Several patients had joint pains and they were grateful that because they were doing some form of movement/exercise, it was not getting worse. They were grateful they COULD still move. They wanted to learn what else they could do.  They wanted their list of choices to move forward. They were focused on staying independent and working towards higher quality function from their bodies. They came for guidance & were eager to comply. If they were given a home exercise program, they would do it. If they were sent for physical therapy, they would do it. If they were sent to see a specialist, they would do it.  They knew they could make choices that could help them. They listened to their bodies and trusted they could make themselves better if they were given the right plan.

The third group of patients had joint pains and found that by choosing exercise (including yoga, home exercises, physical therapy, individual workout programs, working with a trainer, etc.), they had healed themselves or improved their pains. They felt grateful and powerful. They wanted to know what choices they could make, what they could do, to continue to stay healthy- how to improve their bodies even more. They were empowered and living life to their fullest.

As I moved onto my interval training, I considered it interesting that in my practice, these three different kinds of responses to joint pains were not correlated to the amount or duration of the pain. They were all about attitude and faith (or loss of faith) in their bodies. And of course, it’s about seeing they have choices and choosing to move forward, or backwards, every day.

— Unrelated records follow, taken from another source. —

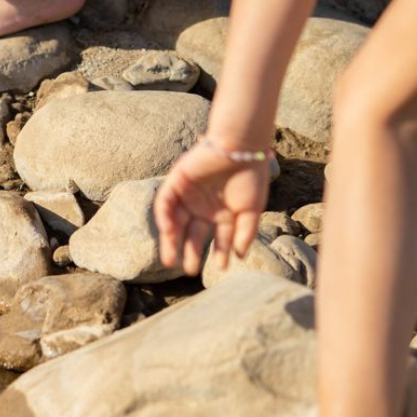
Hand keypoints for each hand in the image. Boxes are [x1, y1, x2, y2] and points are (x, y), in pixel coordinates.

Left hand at [154, 139, 269, 275]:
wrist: (241, 146)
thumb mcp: (251, 209)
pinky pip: (165, 201)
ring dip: (171, 239)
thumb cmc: (250, 175)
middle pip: (193, 233)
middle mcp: (204, 206)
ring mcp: (189, 194)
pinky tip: (167, 229)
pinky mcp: (177, 180)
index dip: (220, 253)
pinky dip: (164, 215)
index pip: (219, 238)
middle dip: (190, 252)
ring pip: (175, 221)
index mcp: (223, 213)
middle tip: (188, 271)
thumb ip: (245, 232)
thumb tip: (239, 256)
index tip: (222, 269)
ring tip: (170, 261)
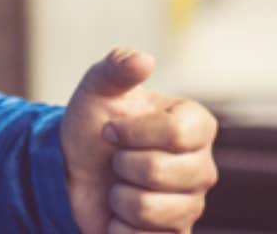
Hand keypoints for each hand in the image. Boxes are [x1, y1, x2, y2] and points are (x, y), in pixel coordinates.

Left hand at [62, 48, 217, 233]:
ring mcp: (192, 206)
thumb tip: (143, 60)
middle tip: (116, 161)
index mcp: (196, 125)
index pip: (175, 133)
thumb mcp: (98, 89)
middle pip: (159, 172)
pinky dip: (118, 228)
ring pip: (149, 209)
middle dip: (121, 165)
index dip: (132, 133)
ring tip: (118, 188)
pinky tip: (119, 215)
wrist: (74, 173)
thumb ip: (117, 67)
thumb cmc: (93, 127)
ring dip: (117, 198)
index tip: (111, 130)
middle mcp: (202, 166)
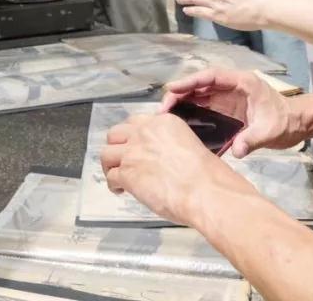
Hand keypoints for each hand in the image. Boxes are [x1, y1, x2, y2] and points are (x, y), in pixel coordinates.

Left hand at [100, 113, 253, 226]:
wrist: (205, 190)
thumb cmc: (206, 175)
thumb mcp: (190, 145)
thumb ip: (170, 145)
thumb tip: (160, 158)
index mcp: (164, 123)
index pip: (137, 123)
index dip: (132, 136)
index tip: (134, 145)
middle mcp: (145, 133)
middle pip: (116, 134)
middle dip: (117, 146)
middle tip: (121, 158)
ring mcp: (133, 152)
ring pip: (106, 153)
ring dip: (110, 165)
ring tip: (116, 175)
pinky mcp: (127, 173)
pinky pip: (111, 177)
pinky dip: (113, 185)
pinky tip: (120, 190)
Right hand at [160, 68, 300, 157]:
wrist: (296, 124)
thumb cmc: (286, 122)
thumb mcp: (270, 131)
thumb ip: (252, 139)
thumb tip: (236, 150)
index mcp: (242, 82)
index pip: (211, 77)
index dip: (190, 81)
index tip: (172, 88)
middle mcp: (232, 86)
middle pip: (201, 85)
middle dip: (180, 92)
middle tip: (163, 108)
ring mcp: (228, 97)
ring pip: (200, 95)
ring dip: (182, 102)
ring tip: (166, 116)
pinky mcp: (226, 108)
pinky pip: (204, 106)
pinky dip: (191, 111)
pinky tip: (180, 122)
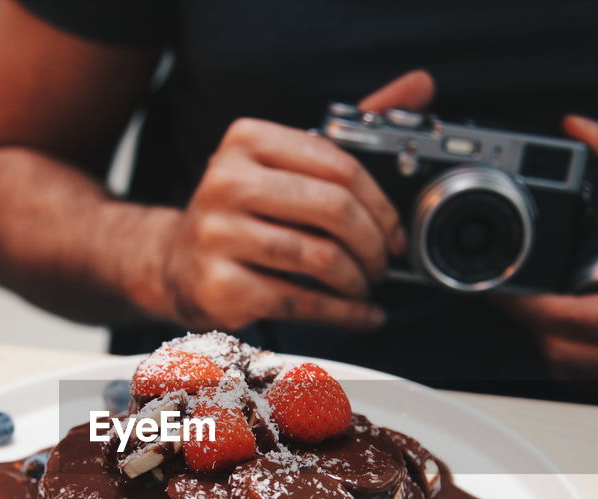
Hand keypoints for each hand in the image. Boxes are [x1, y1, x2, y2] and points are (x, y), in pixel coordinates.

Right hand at [150, 71, 434, 330]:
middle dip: (373, 244)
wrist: (177, 264)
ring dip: (357, 280)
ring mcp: (218, 235)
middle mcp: (226, 182)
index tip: (394, 231)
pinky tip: (359, 315)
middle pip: (332, 210)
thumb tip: (419, 85)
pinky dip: (342, 313)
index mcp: (247, 140)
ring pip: (320, 258)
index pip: (338, 165)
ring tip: (364, 286)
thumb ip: (350, 128)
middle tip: (382, 263)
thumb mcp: (285, 162)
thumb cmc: (245, 213)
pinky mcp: (220, 285)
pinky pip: (301, 300)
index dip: (381, 204)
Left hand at [503, 116, 597, 407]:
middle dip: (536, 321)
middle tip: (519, 291)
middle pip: (564, 352)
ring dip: (558, 339)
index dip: (526, 304)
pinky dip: (583, 355)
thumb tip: (582, 128)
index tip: (502, 285)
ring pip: (576, 373)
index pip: (570, 322)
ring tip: (561, 303)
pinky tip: (589, 325)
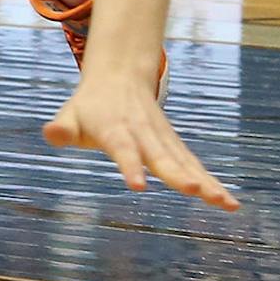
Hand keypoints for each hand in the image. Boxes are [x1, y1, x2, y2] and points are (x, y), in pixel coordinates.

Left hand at [44, 70, 239, 210]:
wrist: (120, 77)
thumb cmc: (89, 106)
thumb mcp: (70, 114)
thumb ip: (62, 128)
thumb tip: (50, 134)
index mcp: (115, 128)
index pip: (123, 148)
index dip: (129, 165)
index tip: (138, 185)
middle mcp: (143, 133)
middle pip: (162, 156)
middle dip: (179, 174)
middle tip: (196, 190)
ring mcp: (163, 138)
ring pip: (185, 161)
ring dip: (206, 182)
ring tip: (225, 203)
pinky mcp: (174, 145)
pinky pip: (194, 164)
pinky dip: (212, 182)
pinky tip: (229, 203)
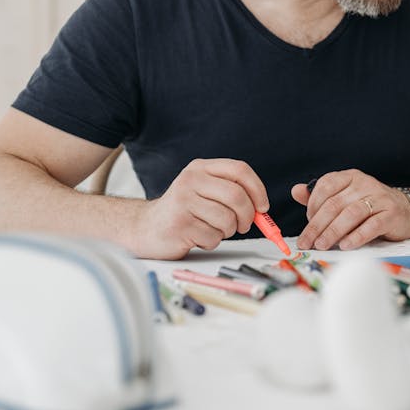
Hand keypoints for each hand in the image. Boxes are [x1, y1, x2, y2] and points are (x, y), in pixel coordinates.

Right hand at [134, 158, 267, 259]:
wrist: (146, 227)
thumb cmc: (184, 211)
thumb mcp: (205, 190)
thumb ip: (232, 193)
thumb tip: (262, 209)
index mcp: (201, 168)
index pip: (240, 170)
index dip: (258, 189)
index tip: (263, 207)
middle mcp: (191, 180)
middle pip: (237, 196)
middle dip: (247, 216)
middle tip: (243, 225)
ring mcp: (183, 201)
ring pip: (227, 220)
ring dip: (228, 231)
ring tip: (213, 229)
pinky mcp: (179, 224)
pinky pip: (213, 237)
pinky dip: (212, 241)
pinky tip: (198, 236)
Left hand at [291, 170, 409, 249]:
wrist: (405, 210)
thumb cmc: (369, 206)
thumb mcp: (345, 197)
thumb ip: (320, 195)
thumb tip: (296, 191)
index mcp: (350, 177)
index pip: (325, 186)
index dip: (312, 206)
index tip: (307, 224)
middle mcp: (365, 183)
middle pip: (335, 204)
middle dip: (317, 225)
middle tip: (307, 242)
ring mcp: (380, 197)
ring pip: (351, 214)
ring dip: (333, 232)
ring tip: (322, 245)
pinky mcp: (392, 213)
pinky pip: (371, 225)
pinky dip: (356, 237)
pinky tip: (345, 246)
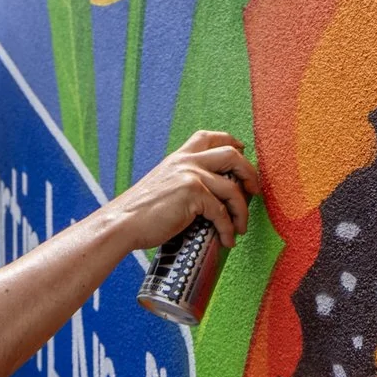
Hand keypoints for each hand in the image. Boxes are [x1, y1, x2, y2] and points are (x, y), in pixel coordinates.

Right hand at [101, 130, 258, 252]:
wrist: (122, 223)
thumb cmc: (141, 212)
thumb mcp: (164, 186)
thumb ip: (183, 182)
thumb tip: (210, 196)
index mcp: (178, 157)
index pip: (208, 136)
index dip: (231, 141)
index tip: (243, 151)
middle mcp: (186, 161)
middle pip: (231, 155)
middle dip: (249, 173)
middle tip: (254, 192)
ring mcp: (190, 175)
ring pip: (232, 188)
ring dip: (242, 211)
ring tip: (241, 227)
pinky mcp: (192, 194)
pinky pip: (221, 212)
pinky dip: (228, 229)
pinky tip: (227, 240)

As I increased and decreased the intensity of my interval training workout, I wondered how each of my patients would respond to the questions: Do you trust your body to take care of you? Do you listen to your body, understand the cues and respond appropriately? If not, do you just need to help learning? Do you believe your body knows how to repair itself and get better? Do you allow your body to recover, improve or heal by providing it what it needs- proper nourishment (what we put into our bodies), relaxation (such as meditation, journaling, emotional intimacy with another person(s))  and circulation of fluids (movement)? If not, do you want to learn what you don’t know?

If my patients have taught me anything, I have learned that we can make choices that move us forward or that cause us to slip backwards. I like forward movement better. I want that for my patients. My patients come to me because they know that, and they want help in seeing and making the choices to move forward.

In my practice, I show my patients their choices (if they do not already know them) and help them to see which ones will most likely allow them to move forward. I spend time teaching them ways to best nourish their bodies with nutrition and medication, if necessary. I have relaxation training sessions and I counsel on ways to safely circulate fluids and move our bodies. I try to give my patients more ways they can choose to move forward.

As I cooled down and stretched, I appreciated that we all have choices. We live in a country that cherishes our freedom to make choices and we have lots to choose from. Every day, we make choices about our health. We have the bodies we were given. Some were luckier than others. But we all can choose what to do with it at any moment. We can choose to trust our body will do the best that it can for us, if we give it what it asks for and needs. We have the freedom to choose every day.  As a physician, I recommend making choices that move you forward.